Der kommende Dienstag ist ein wichtiger Tag. Denn an diesem Tag wird der europäische Gerichtshof in Luxemburg seine Entscheidung über die Ausgestaltung der Vorratsdatenspeicherung bekannt geben. Das ist die Überwachungstechnik, die unsere Innenministerin Nacy Faeser unbedingt einführen will, damit die Händler und Tauscher von Kinderpornographie nicht mehr den Ermittlern "durch die Lappen gehen". Der uralte Jägerbrauch, das Wild durch aufgehängte bunte Lappen am Ausbrechen aus dem Kessel zu verhindern, wird mit der Komplettspeicherung unserer Kommunikationsdaten gleichgesetzt.

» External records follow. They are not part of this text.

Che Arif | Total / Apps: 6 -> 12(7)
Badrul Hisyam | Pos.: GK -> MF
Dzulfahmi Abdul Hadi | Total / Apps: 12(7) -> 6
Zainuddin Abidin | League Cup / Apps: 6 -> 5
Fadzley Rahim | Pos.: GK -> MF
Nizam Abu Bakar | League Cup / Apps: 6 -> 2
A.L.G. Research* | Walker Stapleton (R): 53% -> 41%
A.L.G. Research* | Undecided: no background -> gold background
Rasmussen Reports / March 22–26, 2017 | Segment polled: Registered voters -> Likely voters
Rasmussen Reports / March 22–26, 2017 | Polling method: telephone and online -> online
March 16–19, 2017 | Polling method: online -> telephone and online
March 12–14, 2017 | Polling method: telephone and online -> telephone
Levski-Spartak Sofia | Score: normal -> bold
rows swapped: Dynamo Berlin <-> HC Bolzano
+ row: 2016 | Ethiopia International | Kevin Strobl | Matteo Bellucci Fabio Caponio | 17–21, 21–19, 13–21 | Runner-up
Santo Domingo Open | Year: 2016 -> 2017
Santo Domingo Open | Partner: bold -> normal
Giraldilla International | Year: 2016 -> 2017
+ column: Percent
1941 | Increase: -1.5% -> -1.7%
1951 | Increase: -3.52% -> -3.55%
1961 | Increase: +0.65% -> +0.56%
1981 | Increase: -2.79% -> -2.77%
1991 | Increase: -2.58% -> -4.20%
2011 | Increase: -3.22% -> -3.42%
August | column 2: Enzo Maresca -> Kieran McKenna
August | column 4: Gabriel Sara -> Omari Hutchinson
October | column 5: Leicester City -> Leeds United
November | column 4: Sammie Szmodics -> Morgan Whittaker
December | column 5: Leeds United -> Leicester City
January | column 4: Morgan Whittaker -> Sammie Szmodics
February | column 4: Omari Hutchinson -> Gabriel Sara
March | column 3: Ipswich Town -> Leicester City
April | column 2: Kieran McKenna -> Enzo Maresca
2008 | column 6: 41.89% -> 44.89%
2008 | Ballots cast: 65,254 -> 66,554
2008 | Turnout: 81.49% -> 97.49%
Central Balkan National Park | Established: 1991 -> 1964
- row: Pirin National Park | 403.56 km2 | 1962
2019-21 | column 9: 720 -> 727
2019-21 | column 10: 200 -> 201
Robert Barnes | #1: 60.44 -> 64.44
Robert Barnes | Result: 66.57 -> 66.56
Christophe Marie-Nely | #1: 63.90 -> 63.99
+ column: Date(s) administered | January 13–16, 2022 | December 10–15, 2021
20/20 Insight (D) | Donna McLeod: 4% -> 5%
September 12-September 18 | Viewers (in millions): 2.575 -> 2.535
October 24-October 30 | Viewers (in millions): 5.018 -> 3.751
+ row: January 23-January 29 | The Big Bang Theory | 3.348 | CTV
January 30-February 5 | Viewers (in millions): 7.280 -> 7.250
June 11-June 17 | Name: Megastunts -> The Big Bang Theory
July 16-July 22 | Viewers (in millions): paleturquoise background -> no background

Es ist leider mal wieder an der Zeit, an die nun auch schon wieder ein Jahr alte Erklärung des AK Vorrat an die Adresse der SPD zu erinnern. Die aufgeführten Punkte sollte Nancy Faeser gelesen und verstanden haben. Doch damit nicht genug, es gibt ja noch die EU-Kommission und ihren Vorschlag zur Chatkontrolle. Bekanntlich hat sich der Bundesrat gerade für effiziente und zielgerichtete Maßnahmen ausgesprochen. Für die Ausgestaltung einer Chatkontrolle ist das Innenministerium zuständig, wenn die Maßnahme gesetzlich geregelt wird. Wie schreibt Netzpolitik.org hübsch süffisant: "Aus dem Ministerium von Nancy Faeser sind verschiedene und ambivalente Positionen zu vernehmen, klare Ansagen sind nicht öffentlich dokumentiert." Genauere Angaben würden die Bevölkerung verunsichern.